2026 McDonald's All-American Girls Game
| West | East |
| 71 | 91 |
- Date: March 31, 2026
- Venue: Desert Diamond Arena, Glendale, Arizona
- MVP: Saniyah Hall
- Network: ESPN2

McDonald's All-American

= 2026 McDonald's All-American Girls Game =

Basketball game

The 2026 McDonald's All-American Girls Game was an all-star basketball game that was played on March 31, 2026, at the Desert Diamond Arena in Glendale, Arizona. The game's rosters featured the best and most highly recruited high school girls graduating in the class of 2026. The game was the 24th annual version of the McDonald's All-American Game first played in 2002. The 24 players were selected from over 700 nominees by a committee of basketball experts. They were chosen not only for their on-court skills, but for their performances off the court as well.

Stored records:
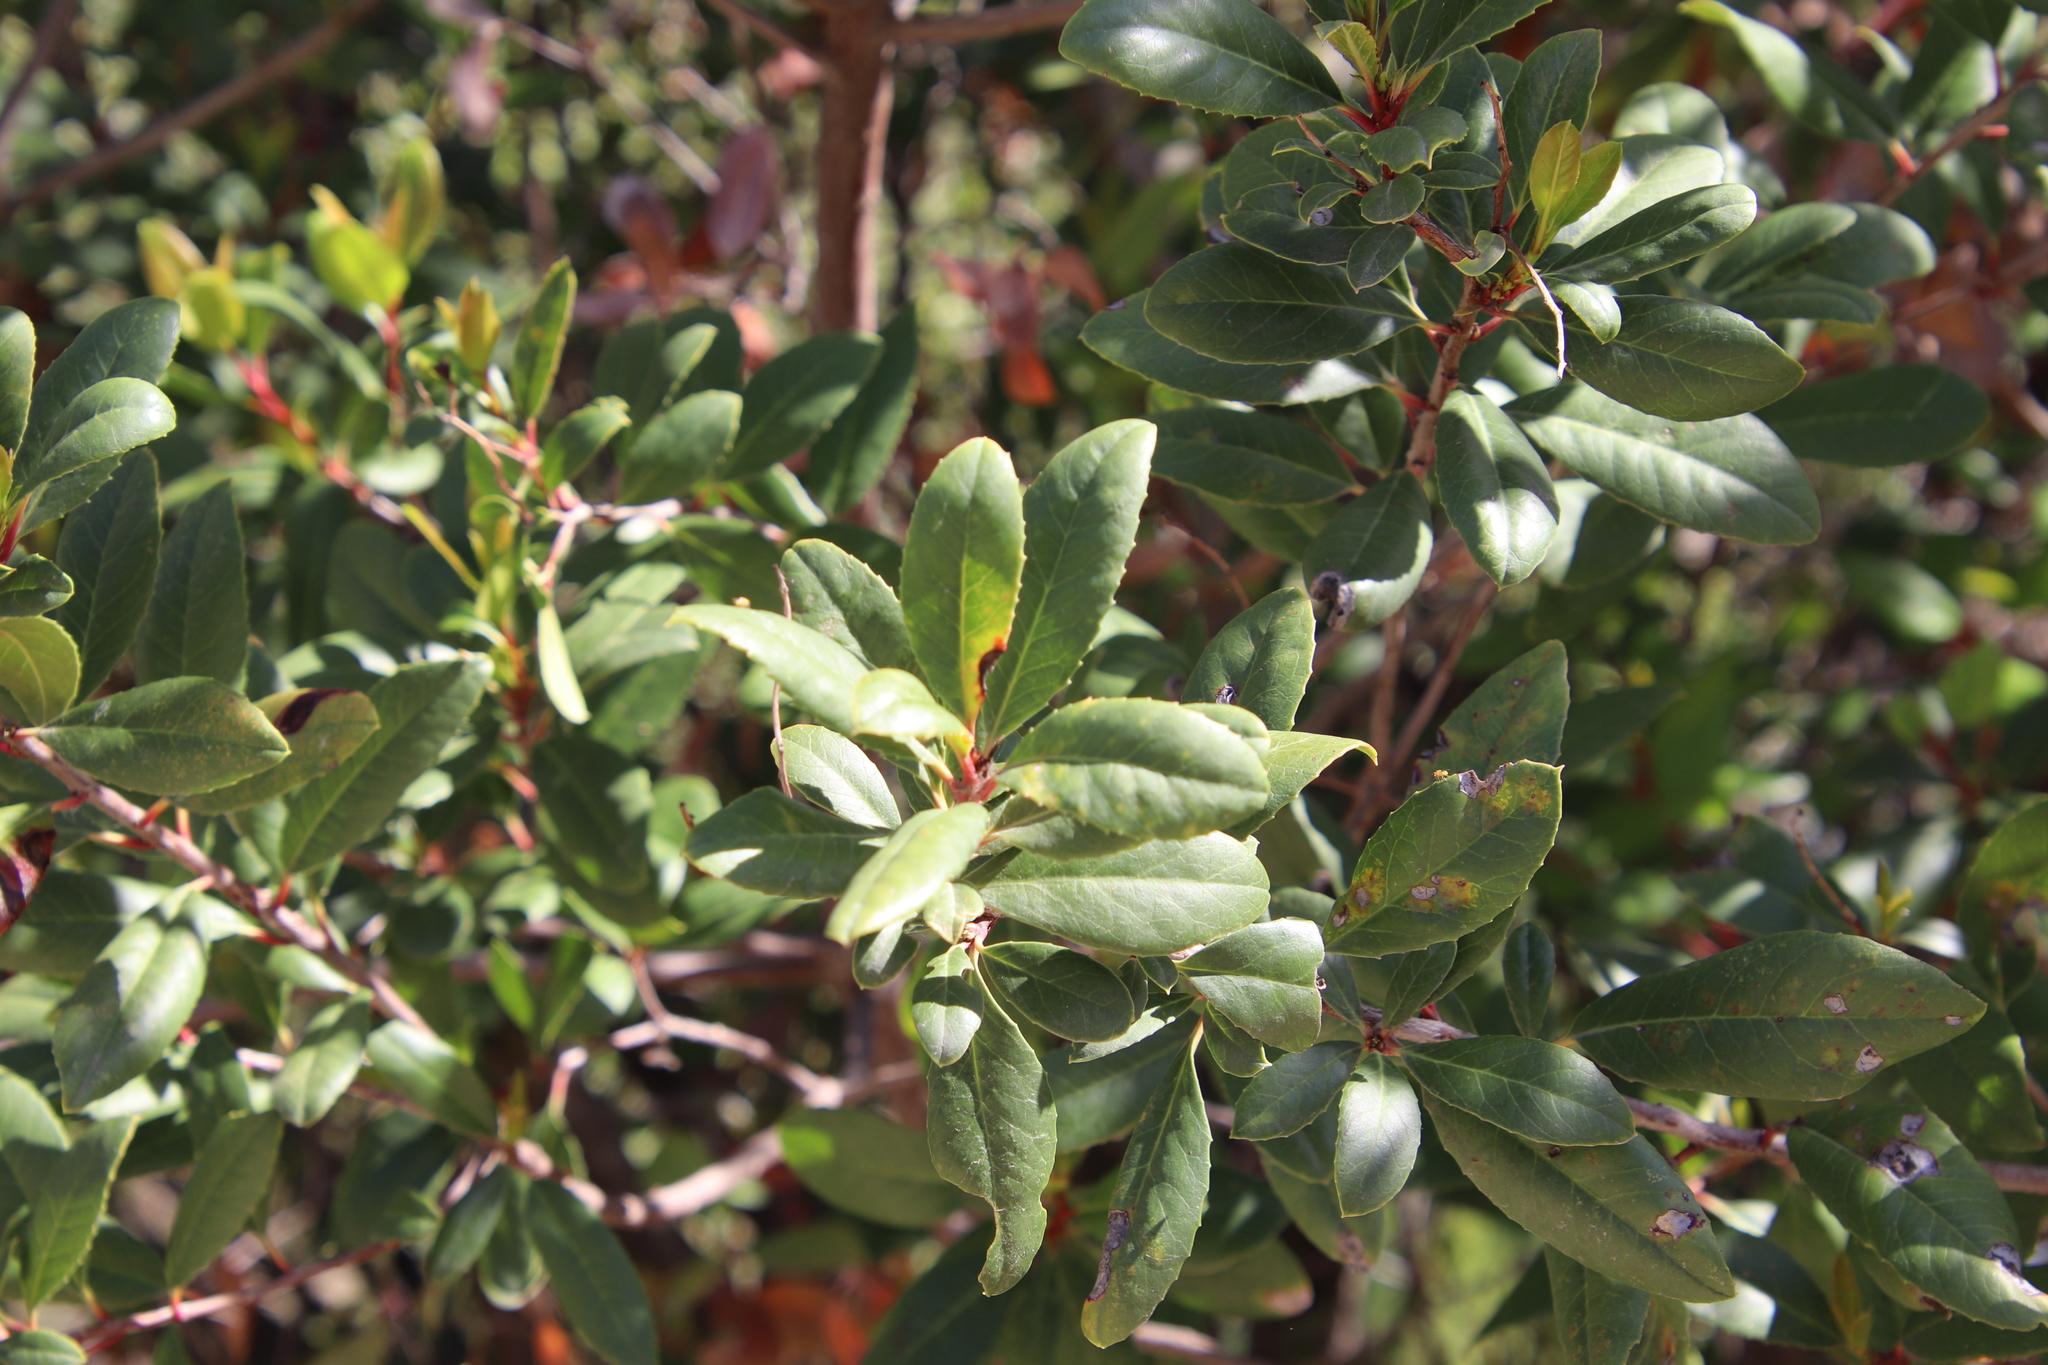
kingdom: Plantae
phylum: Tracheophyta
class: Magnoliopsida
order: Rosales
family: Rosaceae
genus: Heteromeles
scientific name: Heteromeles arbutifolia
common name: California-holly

[PROBLEM 1]: In the text about the 2026 McDonald's All-American Girls Game, list each bulleted detail that appears under the score, with its value.
[PROBLEM 2]: Copy out the part of the stored entries that opens with the line containing "order: Rosales" and runs through the end of the entries.

[COMPLETE OUTPUT 1]:
- Date: March 31, 2026
- Venue: Desert Diamond Arena, Glendale, Arizona
- MVP: Saniyah Hall
- Network: ESPN2

[COMPLETE OUTPUT 2]:
order: Rosales
family: Rosaceae
genus: Heteromeles
scientific name: Heteromeles arbutifolia
common name: California-holly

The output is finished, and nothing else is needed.